Perdas são proporcionais aos anos vividos e não contabilizáveis, pois algumas a gente supera, esquece, deixa pra lá. Outras, a gente não esquece. São perdas de gozos e prazeres. Às vezes, são também perdas da dor e ainda assim são perdas. O segredo da sobrevivência está associado à capacidade de fazer luto, de desapegar, ficar com boas lembranças e seguir a vida.

Assim seria mais fácil. Mas há pessoas que têm uma especial dificuldade com o luto, com perdas e danos. Todos temos dificuldades com as nossas perdas e imaginamos que para o outro seja mais fácil. Mas esta idealização do outro nos faz diminuir nossas próprias potencialidades, colocando o outro sempre mais capaz. O que nem sempre é justo ou verdadeiro.

Ser imparcial consigo mesmo é coisa para poucos. “Justiça seja feita” é uma frase corrente, mas nada simples no cotidiano, porque ser justo conosco requer uma imparcialidade que não temos. E não só isso, requer também reconhecimento próprio e dos nossos motivos lícitos vindos de uma história não contada e nem por isso completamente ignorada.





O inconsciente guarda marcas que tem seus efeitos, mas não apresenta a história trancada, esquecida e a porta dele é vigiada por um cão de três cabeças (Cérbero), mas, para nós, chamado censura.

Nos restou uma culpa difusa e mal explicada sobre os ombros. Um manto de chumbo pesado que nos engessa e cerceia. E determina que sejamos punidos com insucessos e impotências autoagenciados, um tributo daquilo que nem é nosso, mas tomamos como nosso. Porque da missa nem sabemos a metade...

E haja estômago para lidar com o de dentro engolido sem água e o de fora explodindo o mundo. Mesmo assim precisamos manifestar o repúdio sentido pelo desrespeito, o assassinato frio, a invasão de um território que se quer separado.
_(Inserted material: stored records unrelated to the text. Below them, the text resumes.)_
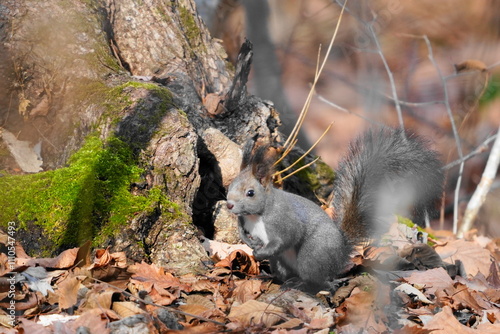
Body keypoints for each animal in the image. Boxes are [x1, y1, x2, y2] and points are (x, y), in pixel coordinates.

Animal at [226, 128, 442, 292]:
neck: (256, 216)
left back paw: (305, 284)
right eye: (229, 186)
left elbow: (286, 238)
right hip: (281, 263)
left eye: (250, 193)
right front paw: (250, 243)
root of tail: (340, 254)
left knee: (318, 279)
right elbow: (244, 234)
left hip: (313, 255)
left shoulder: (283, 220)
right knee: (286, 274)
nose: (229, 205)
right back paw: (274, 279)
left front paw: (259, 252)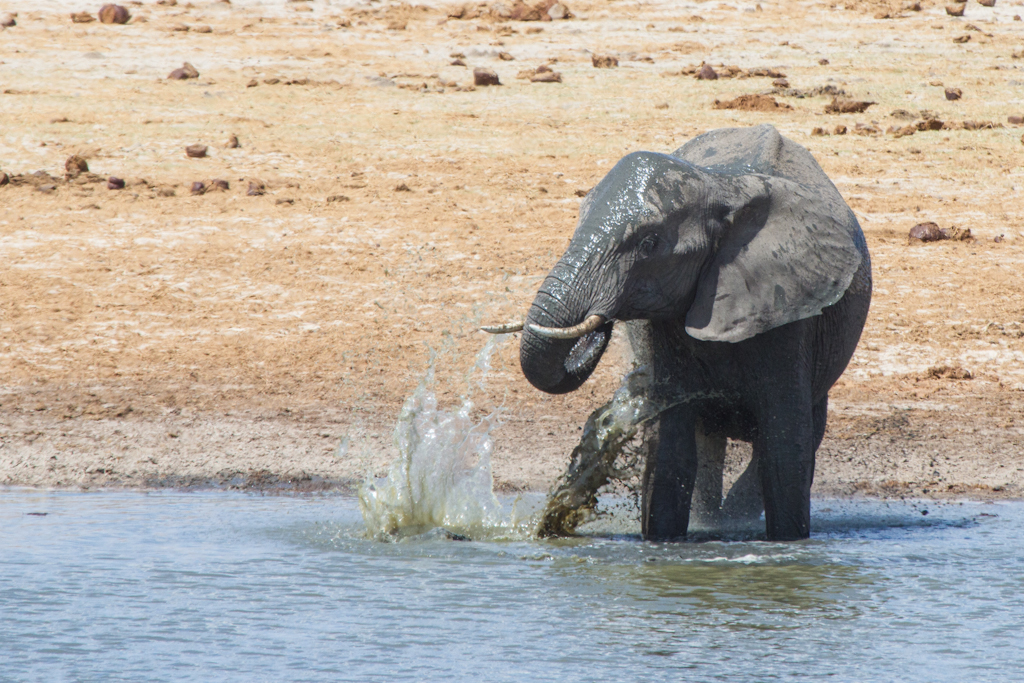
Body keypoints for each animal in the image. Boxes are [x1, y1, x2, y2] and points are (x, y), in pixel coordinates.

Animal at [483, 121, 868, 540]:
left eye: (649, 243)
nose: (599, 320)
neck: (721, 187)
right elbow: (671, 453)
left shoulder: (790, 313)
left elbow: (785, 451)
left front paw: (788, 541)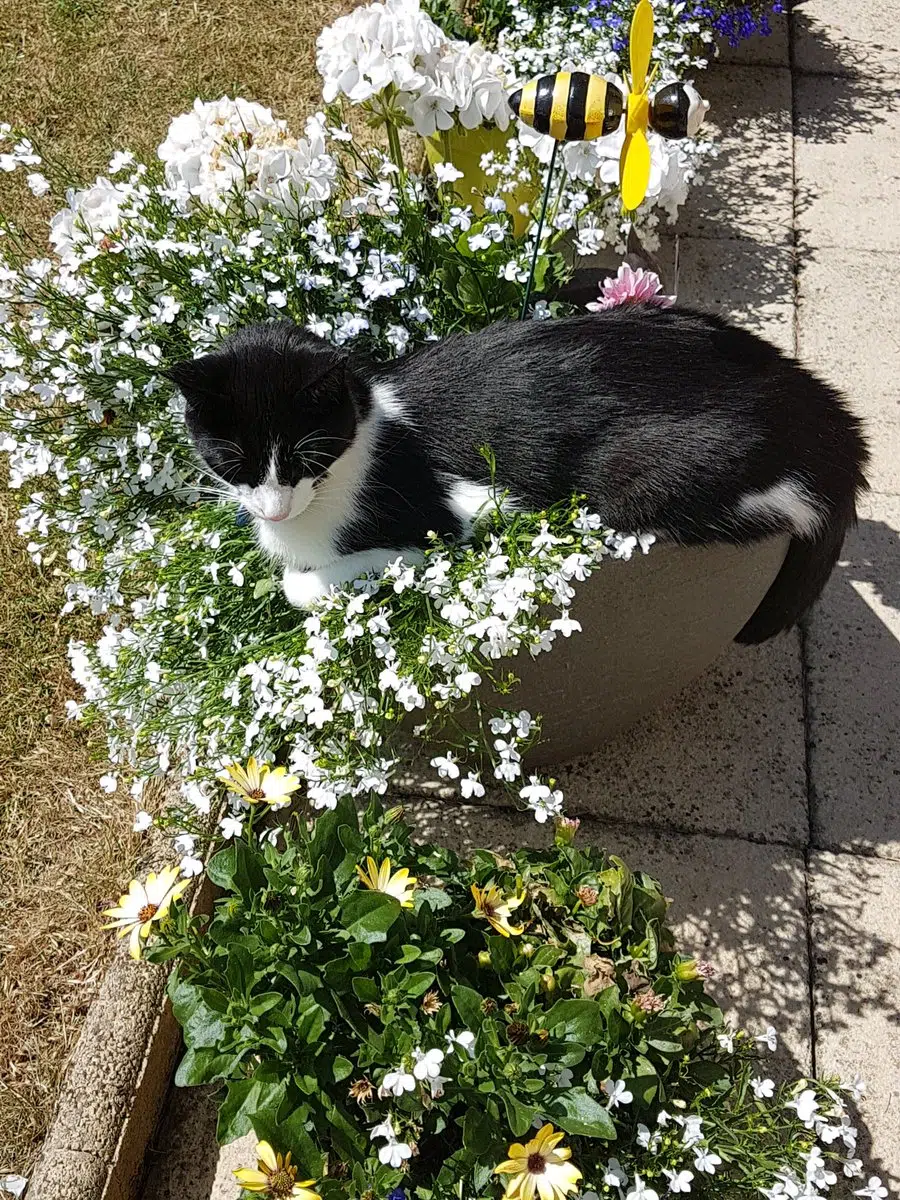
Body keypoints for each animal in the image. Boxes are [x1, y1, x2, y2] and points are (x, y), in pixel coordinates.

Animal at [165, 312, 868, 648]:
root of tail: (823, 415)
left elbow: (303, 585)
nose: (274, 509)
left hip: (641, 477)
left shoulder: (461, 510)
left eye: (304, 456)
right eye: (232, 458)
A Rússia age como marido traído que, não suportando a perda e separação, prefere matar a mulher que ama. As guerras – assim como as tragédias na vida privada – são resultado da falta de escuta. Do fracasso da palavra. Da incapacidade para o luto, para as perdas e de querer impedir o desejo de vagar livre como é de seu feitio.

Enquanto houver um que impõe sua verdade como única preferindo massacrar o diferente veremos mergulhar, num abismo sem fundo, toda humanidade possível.